Note: Il soggetto è tratto dal romanzo "Le dodici sedie", scritto da due autori russi e pubblicato nel 1928 e già portato al cinema nel 1936 con "Keep your seats, please!".
L'addio al cinema (e alla vita) di Mazzacurati è una commedia garbata e avventurosa, con Mastandrea e la Ragonese sulle tracce di un misterioso tesoro custodito in una sedia. Ha confidato che è lì una carcerata in fin di vita (Ricciarelli): è il bottino di una rapina che ha nascosto in una delle sue sedie di casa. Dal momento però che gli arredi son finiti sotto sequestro, ai due (ai quali si aggiungerà Battiston in versione prete, anche lui al corrente del segreto) non resterà che rintracciare uno per uno gli acquirenti della sedia fino a trovare quella che contiene il malloppo. Uno schema già visto più volte (si pensi al Villaggio...Leggi tutto di HO VINTO LA LOTTERIA DI CAPODANNO, per esempio) e che prevede, nel ruolo dei diversi proprietari, un gran numero di partecipazioni straordinarie: da Albanese nel ruolo di due gemelli alla coppia Orlando/Bentivoglio venditori di quadri in tv, da Raul Cremona nell'abituale ruolo di mago cabarettista a Milena Vukotic medium; da Balasso che presta macchinari al centro benessere della Ragonese a Marzocca fioraio arabo in cimitero. Simpatici quadretti che compongono un'avventura veneta scanzonata e nobilitata dall'ottima espressività di Mastandrea, conclusa in montagna con una delle scene più spassose e originali. Niente di memorabile, con un Battiston sprecato, ma in fondo piacevole.
Commediuccia dell'assurdo che fa sorridere quel tanto che basta ma non offre niente di che. Quasi interamente incentrata sul volto da perdente del buon Mastandrea che duetta con i comprimari esattamente come ci si aspetterebbe. Neppure Battiston incide più di tanto. La nota migliore riguarda forse la parte della Vukotic e quella dei due montanari.
Mazzacurati esce di scena omaggiato dai tanti camei degli attori diretti nei suoi vari film e con un prodotto figlio del suo stile, con protagonisti sconfitti nella vita ma sempre carichi di speranza. Divertente ma pure amaro termina sulle Dolomiti, dove ci si sente più vicini al cielo.
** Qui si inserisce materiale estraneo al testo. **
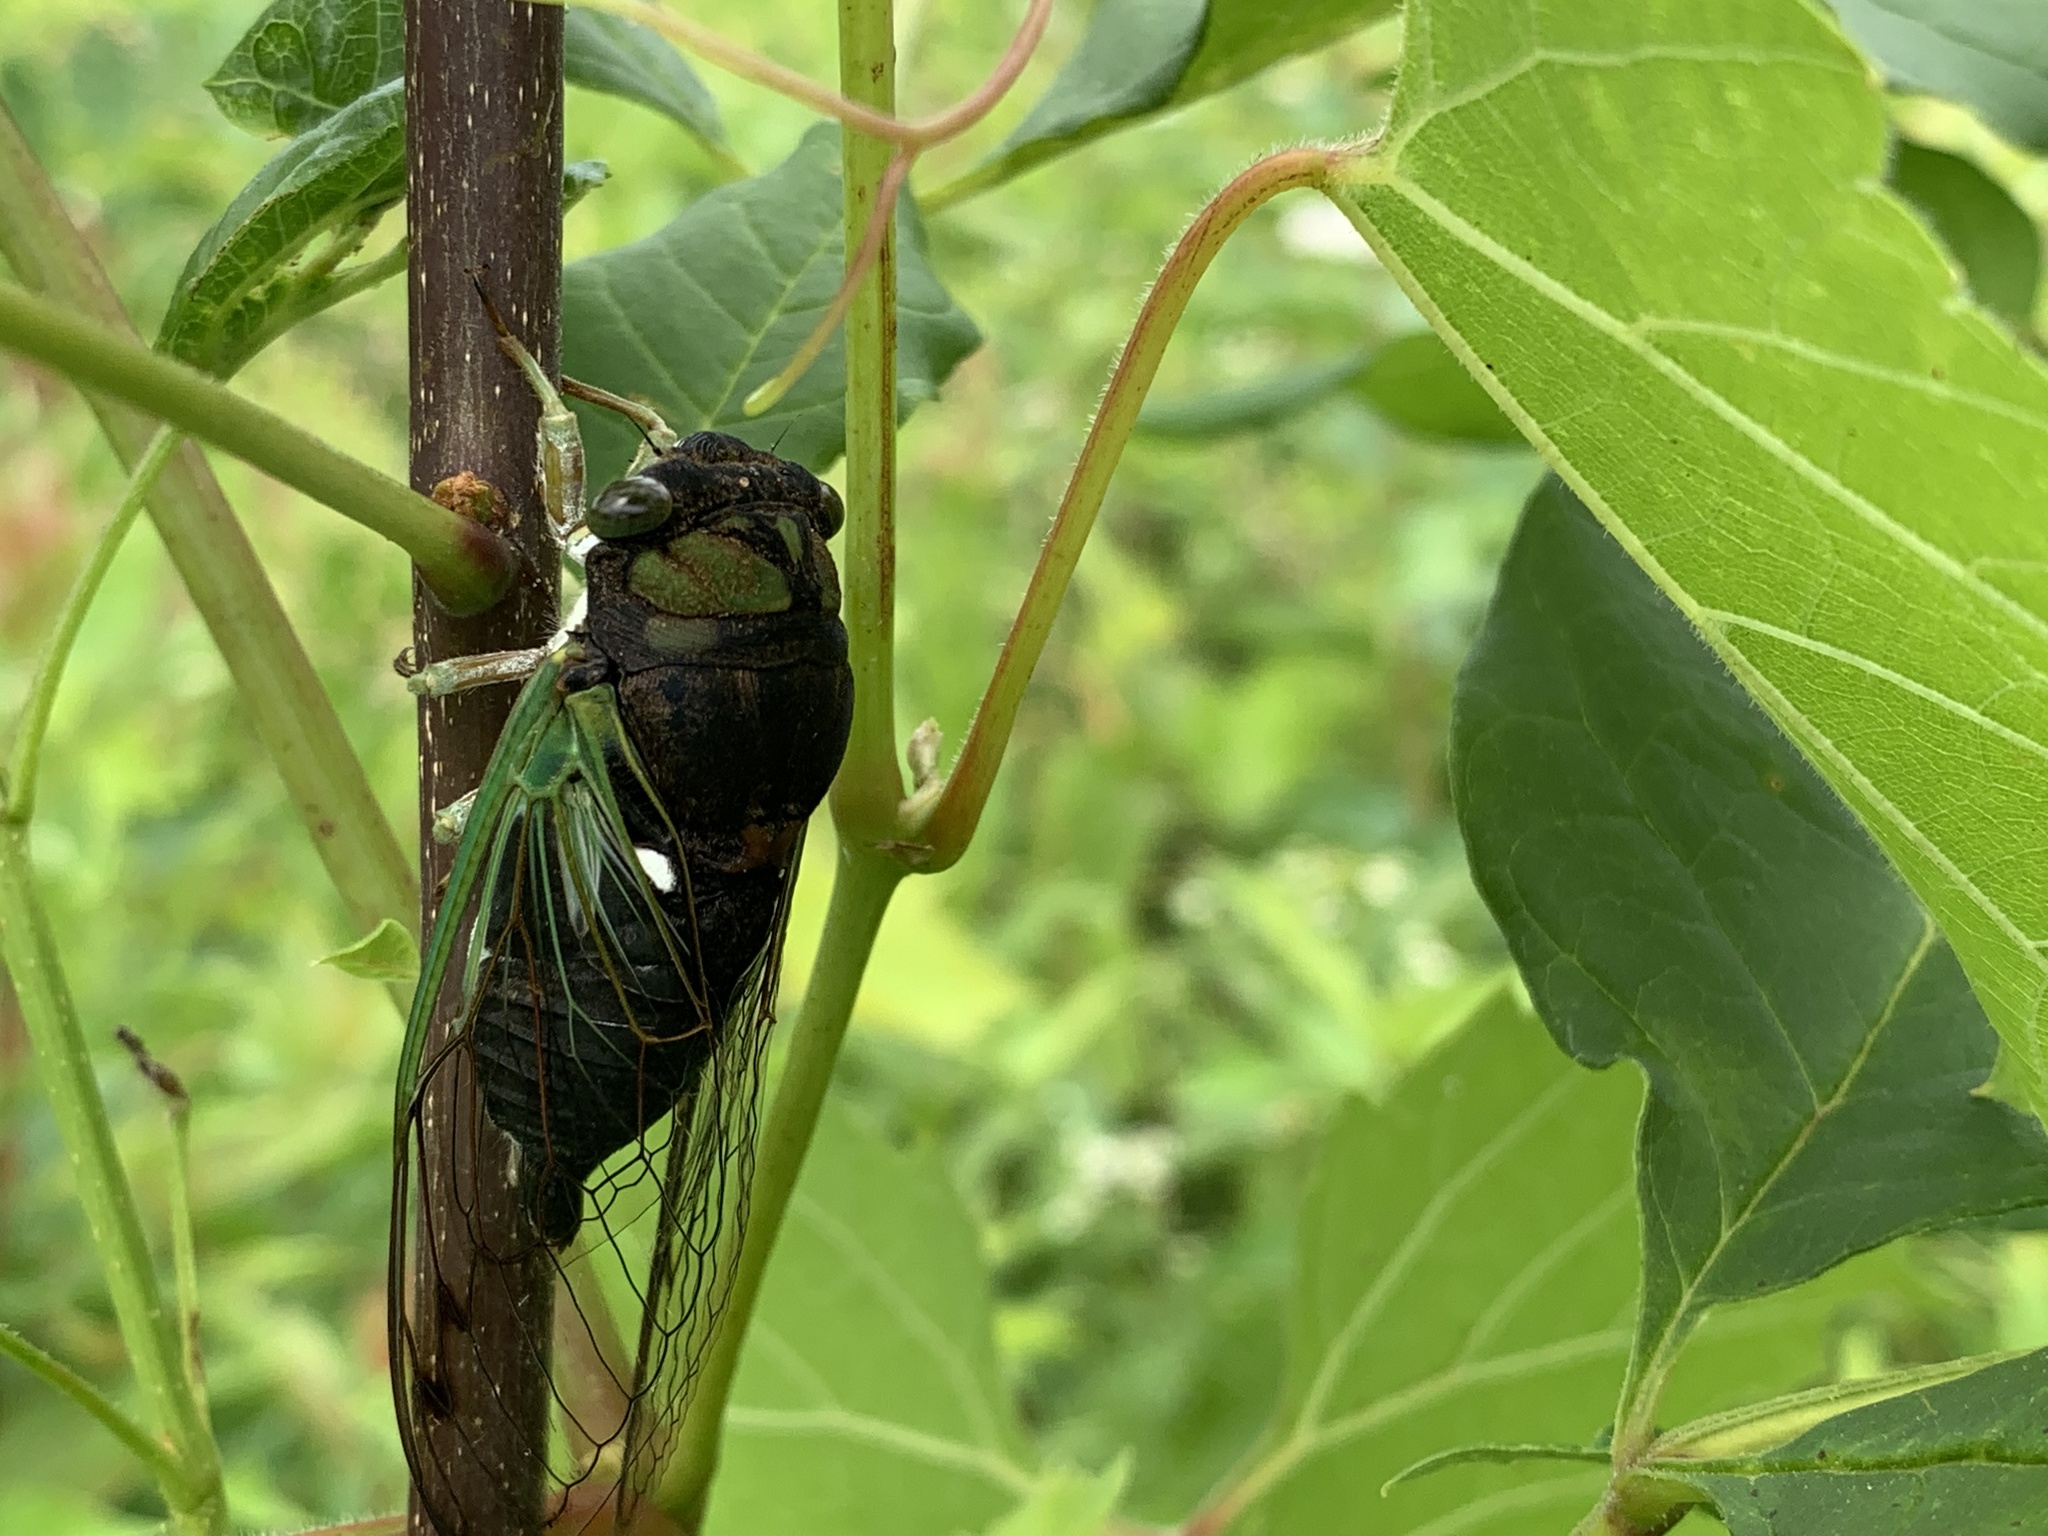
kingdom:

Come in un ritrovo tra vecchi amici, la sceneggiatura del film offre l’occasione per la passerella d’addio del grande regista padovano. Inutile disquisire sulla bontà del prodotto filmico; questo è un convivio di grandi attori che, consapevolmente o meno, si trovano qui per celebrare le gesta di un amico. Restano, per gli spettatori, le risate e il testamento di un autore innamorato dei deboli, delle minoranze senza voce e di un nordest a tratti epico e folkloristico. Una terra da riscoprire pur con tutti i suoi limiti. Adorabili, se visti con gli occhi di Mazzacurati.
MEMORABILE: Il breve cameo di Orlando e Bentivoglio: esilarante.
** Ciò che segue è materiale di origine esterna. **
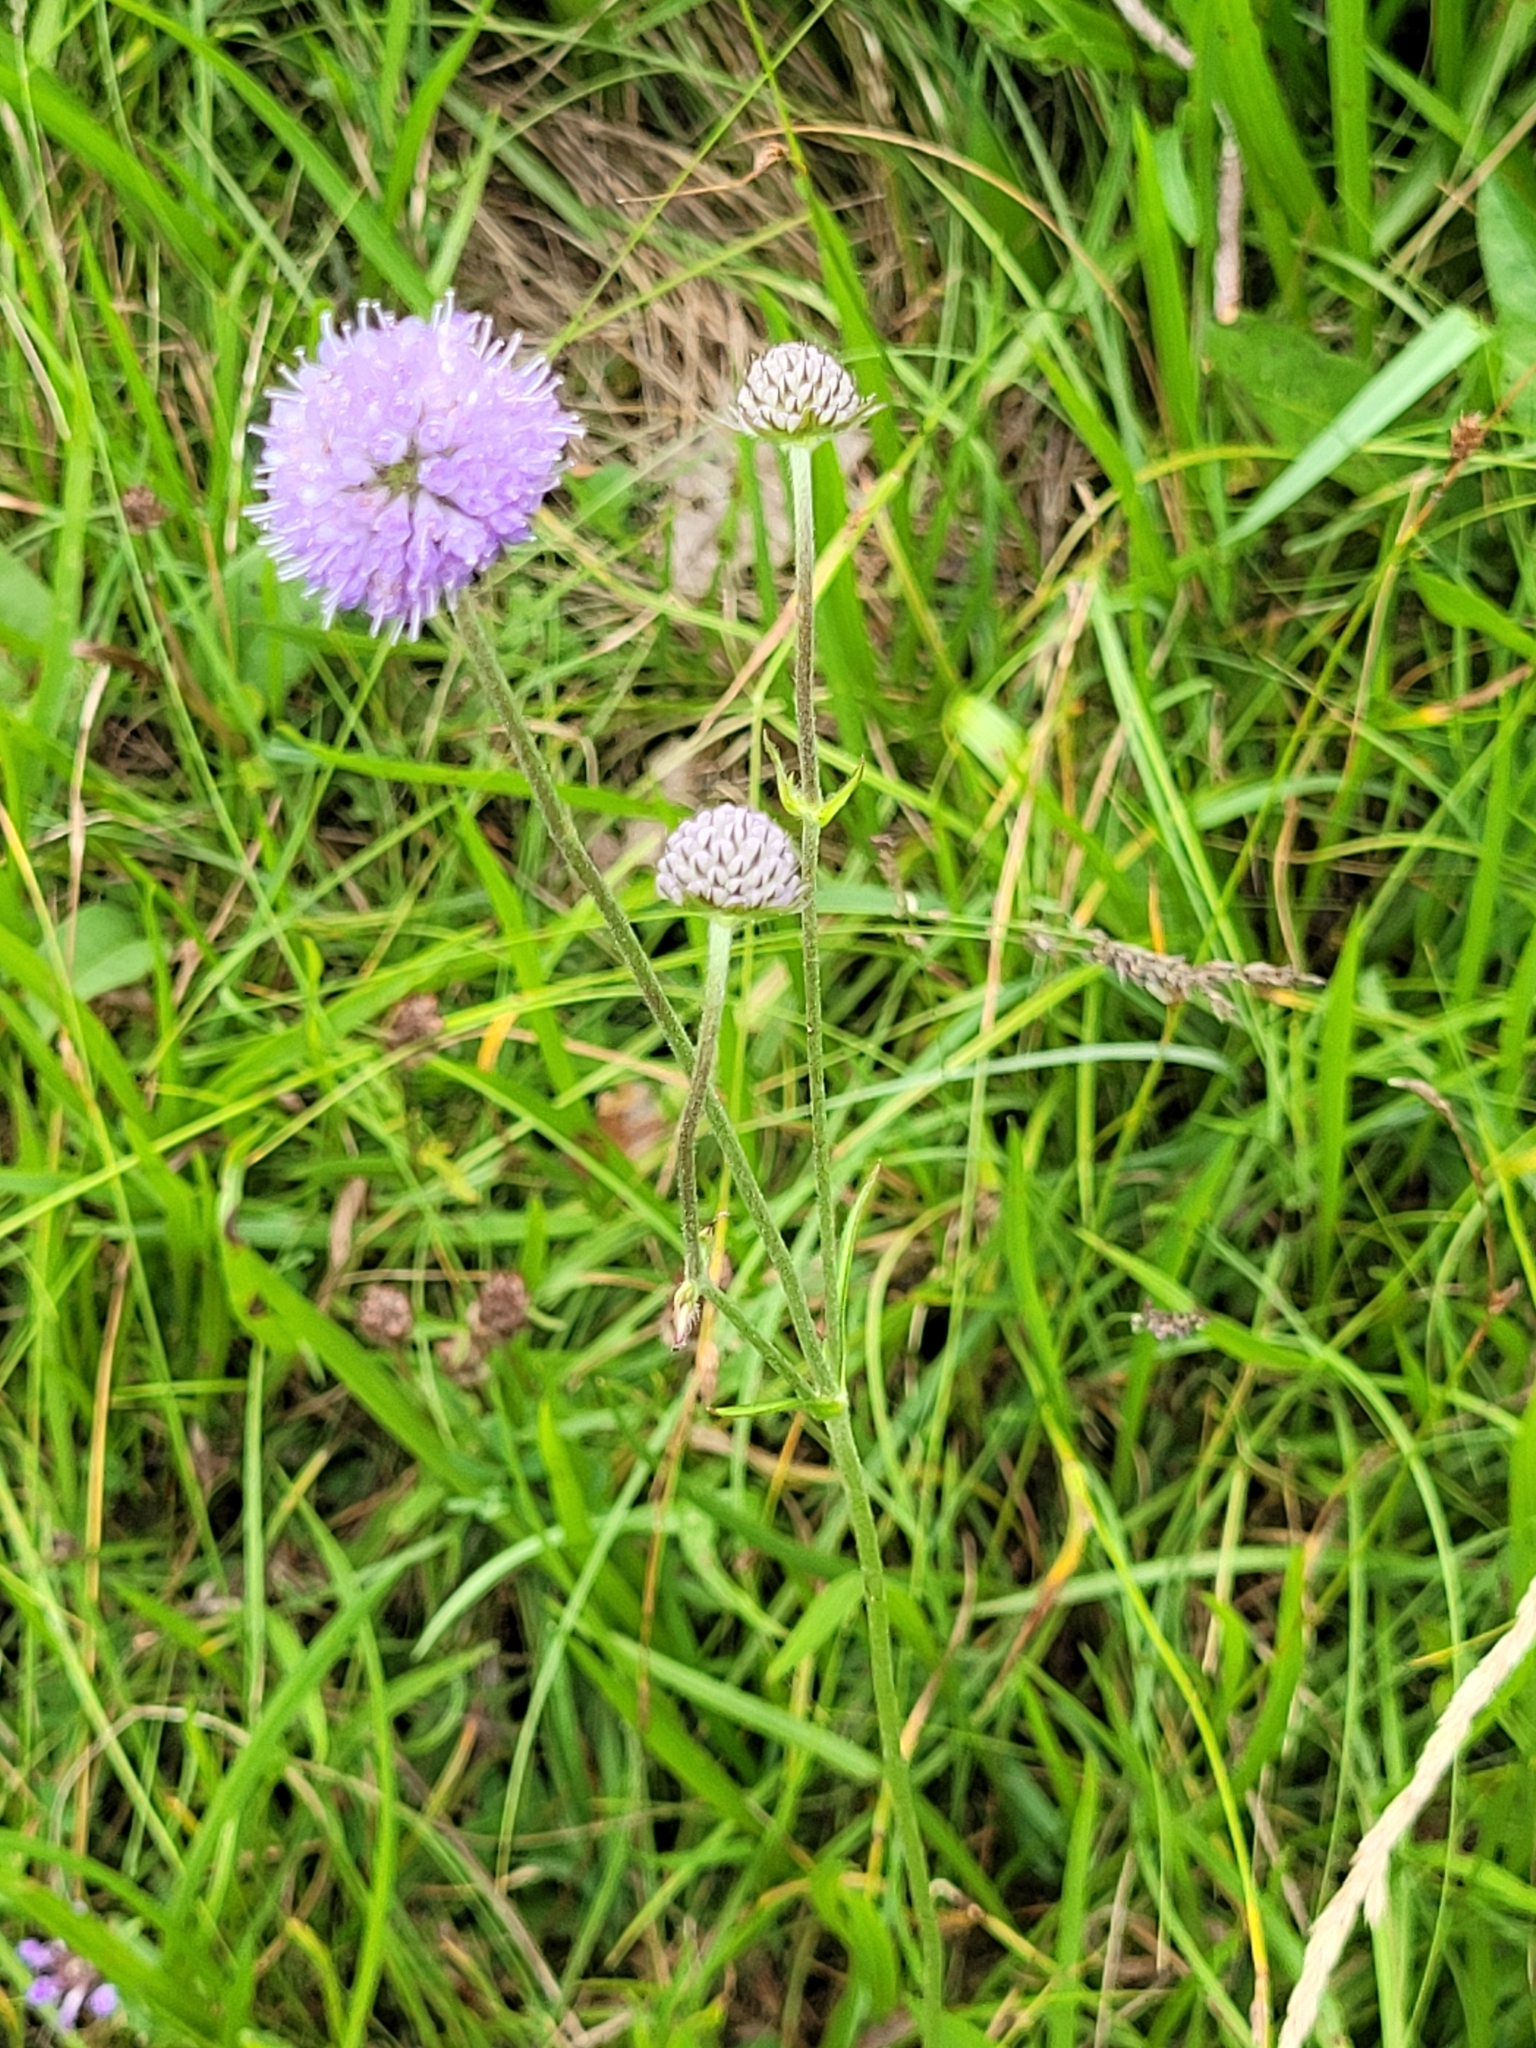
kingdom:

Nell’insieme delle tante partecipazioni Mazzacurati si congeda col passaggio finale nella natura. La commedia purtroppo dice poco, si susseguono solo le vicende legate all’inseguimento del tesoro nascosto. La Ragonese non convince, Mastandrea nei panni del bonaccione stride e non basta la vivace parlata veneta a far simpatia; positivi comunque i camei di Bentivoglio e Marzocca. Lo stile registico è immutato ma è meglio ricordarlo per gli affondi nel mondo dei perdenti.
Divertente commedia giocata con elementi tutto sommato semplici (equivoci, fughe, etc) ma sempre con i tempi giusti e una buona sinergia tra gli interpreti principali, tra i quali forse l'unico sacrificato è Battiston in un ruolo poco caratterizzato. Ruoli del tutto fugaci per Orlando e Bentivoglio, mentre Mazzocca, la Vukotic, Balasso e la Ricciarelli acquistano un senso.
Dispiace, per ovvie ragioni, dover dire che questa opera di Mazzacurati non sia un granché, ma purtroppo è la verità. Si tratta di una commedia abbastanza banale e prevedibile che non trova brillantezza né nelle interpretazioni dei protagonisti, tutti abbastanza sottotono, né nella regia, che non presenta particolari elementi degni di nota. Ancora una volta il regista si schiera dalla parte dei più deboli, ma questa volta con poca lucidità. Bella la fotografia nell'ultima parte girata tra le montagne, ma è comunque un po' poco.
Quasi presentendo la fine Mazzacurati ci omaggia di un film in cui vi è la summa del suo modo di fare cinema. Una carrellata dei suoi personaggi sbilenchi sempre alle prese con pressanti problemi quotidiani che cercano di risolvere nei modi più strani. Situazioni surreali raccontate con il solito ironico gusto e la consueta umanità dell'ottimo regista veneto. Ultimo omaggio alla sua terra, dalla laguna alle montagne. Bravi gli attori protagonisti e carrellata a mo' di cameo degli attori che più gli sono stati vicini. Da vedere.
Il commiato di Mazzacurati, che realizza una commedia on the road abbastanza surreale in cui si sorride e si riflette. Bravo Mastandrea, ben coadiuvato dalla Ragonese mentre Battiston appare lievemente sacrificato. Numerosi i cameo di interpreti famosi, tra cui segnalo la Ricciarelli e un doppio Albanese.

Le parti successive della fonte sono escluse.